Ну, думаю, теперь можно и про крусаду выдать. Рыцарь уходит в поход во имя Христово, Прекрасная Дама ждет на башне, стоять, стене, срифмуем по ходу дела, не зная, дождется или нет, долг и любовь конфликтуют, но победит, конечно, любовь – и долг в долгу не останется, тоже победит, как иначе?
Вот и выйдет sapienti sat, как говаривали латиняне.
Только начинаю – девица в слезы. Я лютню отбрасываю и к ней – подаю платок, сам не понимаю ничего, но чую носом – так от стихов не плачут, даже от самых паршивых, даже в моем исполнении.
– Прошу, – говорю, пытаясь срочно припомнить правила куртуазии, – простить вашего слугу. Если я могу…
А она ко мне личико поднимает, слезинки искрами блестят, и говорит:
– Увы, не можете. И никто не может. Друг мой, ведь вы мне истинный друг, господин фон Уйлен, так что позвольте звать вас так…
– Тиль. Для вас я Тиль – всегда и везде.
– Тиль фон Уйлен… Забавно. Не обратила внимания. Почти что Тиль Уйленшпигель из сказки, – улыбнулась тут она.
– Вот видите, как хорошо! – ухмыляюсь в ответ как дурак. – Вот вы и не плачете, вот вы снова смеетесь.
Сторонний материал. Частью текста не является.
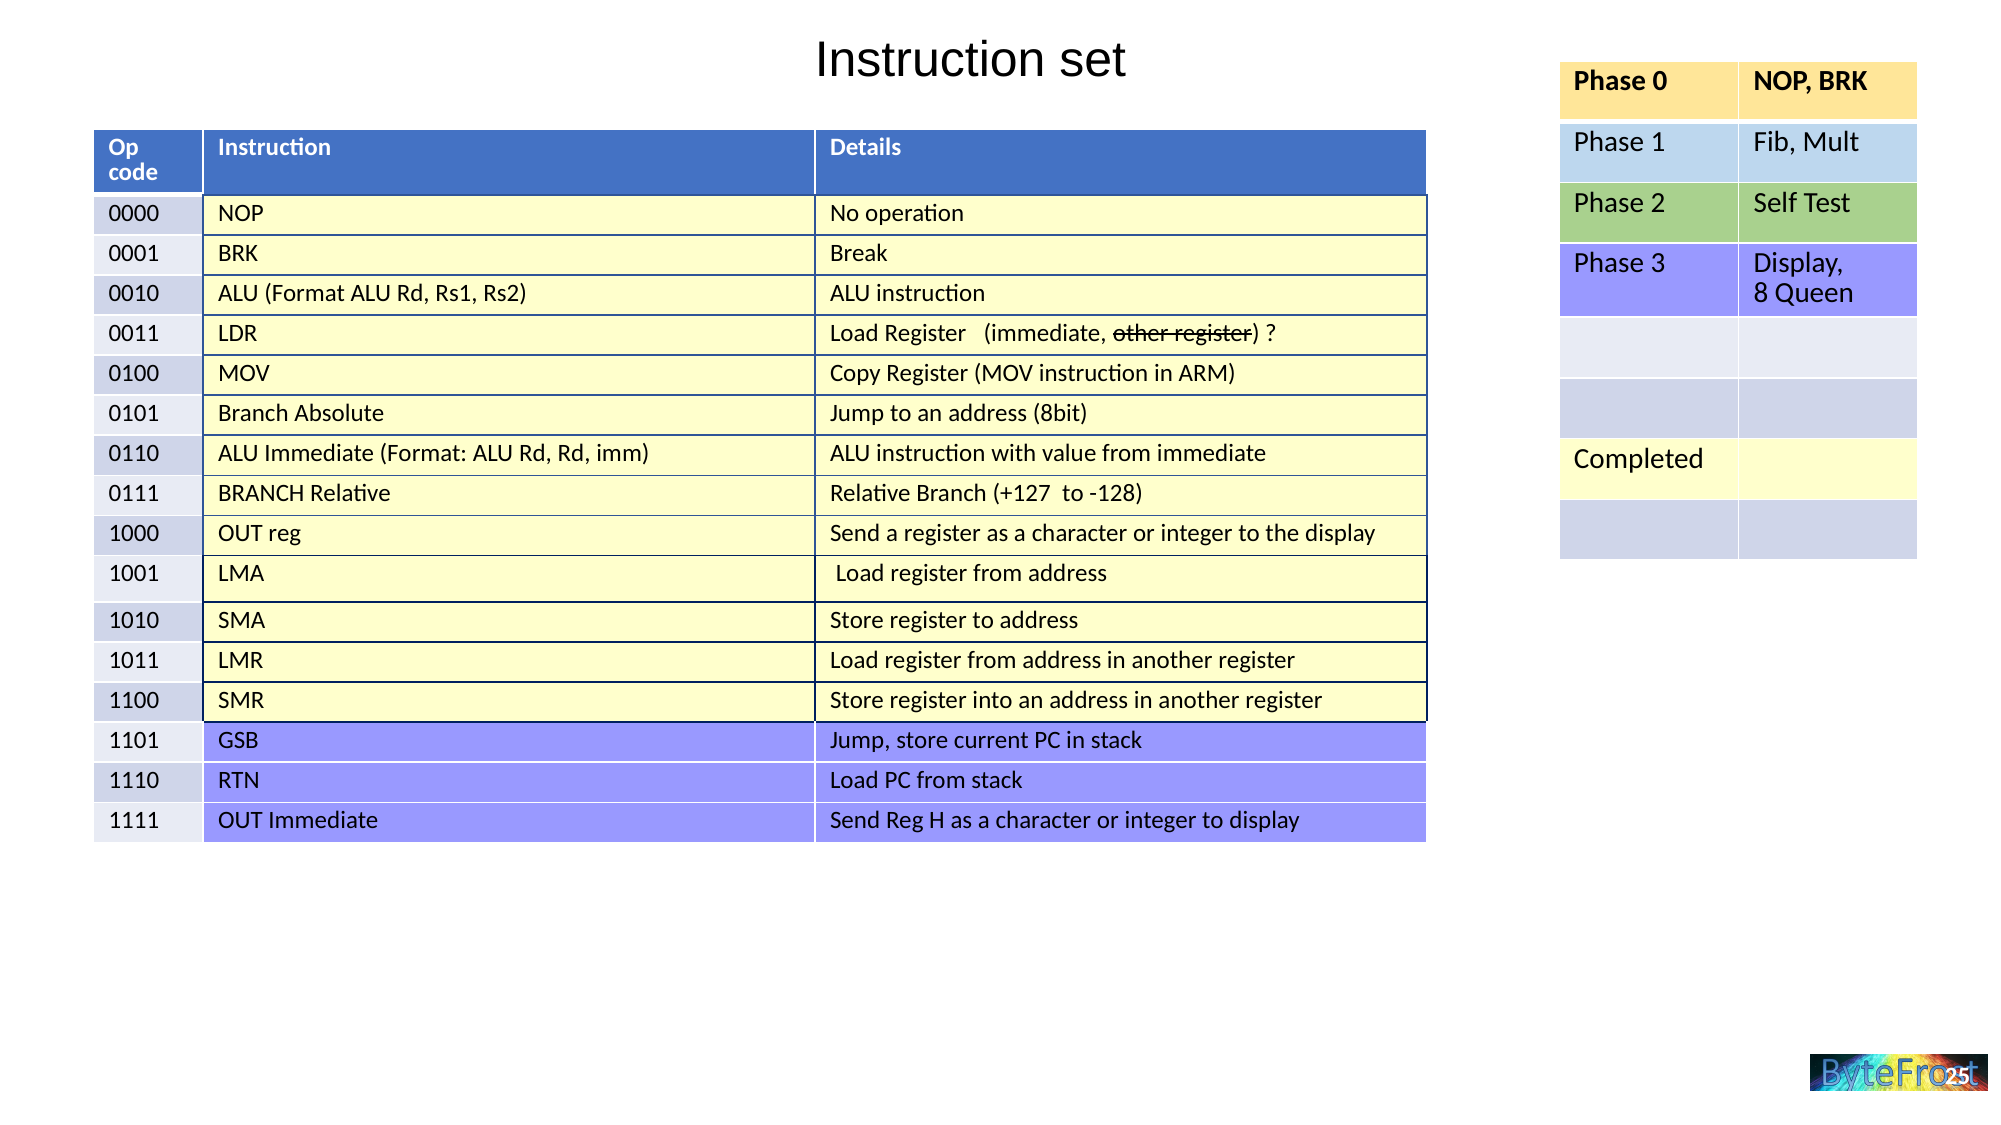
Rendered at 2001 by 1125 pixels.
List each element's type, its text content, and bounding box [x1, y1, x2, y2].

slide_number 25 [1535, 1044, 1986, 1105]
table_cell 1010 [94, 603, 202, 641]
table_cell Jump, store current PC in stack [816, 723, 1426, 761]
table_cell GSB [204, 723, 814, 761]
table_cell ALU Immediate (Format: ALU Rd, Rd, imm) [204, 436, 814, 475]
table_cell ALU instruction [816, 276, 1426, 314]
table_cell Completed [1560, 439, 1738, 499]
table_cell [1739, 318, 1917, 377]
table_cell Jump to an address (8bit) [816, 396, 1426, 434]
table_cell MOV [204, 356, 814, 394]
table_cell SMR [204, 683, 814, 721]
table_cell [1739, 500, 1917, 559]
table_header Details [816, 130, 1426, 194]
picture [1810, 1054, 1988, 1091]
table_cell 1001 [94, 556, 202, 601]
table_cell ALU instruction with value from immediate [816, 436, 1426, 475]
table_cell 1101 [94, 723, 202, 761]
table_cell 1100 [94, 683, 202, 721]
table_cell 1111 [94, 803, 202, 842]
table_cell Copy Register (MOV instruction in ARM) [816, 356, 1426, 394]
table_cell Phase 2 [1560, 183, 1738, 242]
table_cell 0001 [94, 236, 202, 274]
table_cell BRANCH Relative [204, 476, 814, 515]
table_cell ALU (Format ALU Rd, Rs1, Rs2) [204, 276, 814, 314]
table_cell 0010 [94, 276, 202, 314]
table_cell NOP [204, 196, 814, 234]
table_cell BRK [204, 236, 814, 274]
table_cell Load PC from stack [816, 763, 1426, 802]
table_cell 1011 [94, 643, 202, 681]
table_cell Send Reg H as a character or integer to display [816, 803, 1426, 842]
table_cell 0111 [94, 476, 202, 515]
table_cell Phase 3 [1560, 244, 1738, 316]
table_cell Load register from address [816, 556, 1426, 601]
table_header Op code [94, 130, 202, 192]
table_cell 0110 [94, 436, 202, 475]
table_cell LMR [204, 643, 814, 681]
table_cell [1560, 500, 1738, 559]
table_cell Send a register as a character or integer to the display [816, 516, 1426, 555]
subtitle Instruction set [220, 19, 1721, 103]
table_cell [1560, 379, 1738, 438]
table_cell LDR [204, 316, 814, 354]
table_cell Store register to address [816, 603, 1426, 641]
table_header NOP, BRK [1739, 62, 1917, 119]
table_cell [1739, 379, 1917, 438]
table_cell Break [816, 236, 1426, 274]
table_cell Load Register (immediate, other register) ? [816, 316, 1426, 354]
table_header Instruction [204, 130, 814, 194]
table_cell 1110 [94, 763, 202, 802]
table_cell Fib, Mult [1739, 124, 1917, 182]
table_cell OUT Immediate [204, 803, 814, 842]
table_cell RTN [204, 763, 814, 802]
table_cell 1000 [94, 516, 202, 555]
table_cell Relative Branch (+127 to -128) [816, 476, 1426, 515]
table_cell 0000 [94, 197, 202, 234]
table_header Phase 0 [1560, 62, 1738, 119]
table_cell Branch Absolute [204, 396, 814, 434]
table_cell 0101 [94, 396, 202, 434]
table_cell 0011 [94, 316, 202, 354]
table_cell 0100 [94, 356, 202, 394]
table_cell OUT reg [204, 516, 814, 555]
table_cell Display, 8 Queen [1739, 244, 1917, 316]
table_cell Store register into an address in another register [816, 683, 1426, 721]
table_cell Load register from address in another register [816, 643, 1426, 681]
table_cell [1739, 439, 1917, 499]
table_cell [1560, 318, 1738, 377]
table_cell SMA [204, 603, 814, 641]
table_cell Self Test [1739, 183, 1917, 242]
table_cell Phase 1 [1560, 124, 1738, 182]
table_cell LMA [204, 556, 814, 601]
table_cell No operation [816, 196, 1426, 234]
– Так вот, Тиль, – сообщает она с той же улыбкой, а глаза грустные, что кот священника в Страстную субботу, – дело не в песне. Пойте, пойте ради Бога и ради меня, развейте здешнюю тоску хоть немного. Что до слез… Если бы тут были не вы, чего я не пожелала бы за все сокровища мира, а ваш именитый тезка, даже прославленный его ум не в силах был бы выручить меня.
– Не недооценивайте силы поэзии. Давайте вместе подумаем – глядишь, рыцарский сын окажется не глупее крестьянского, дело и сладит.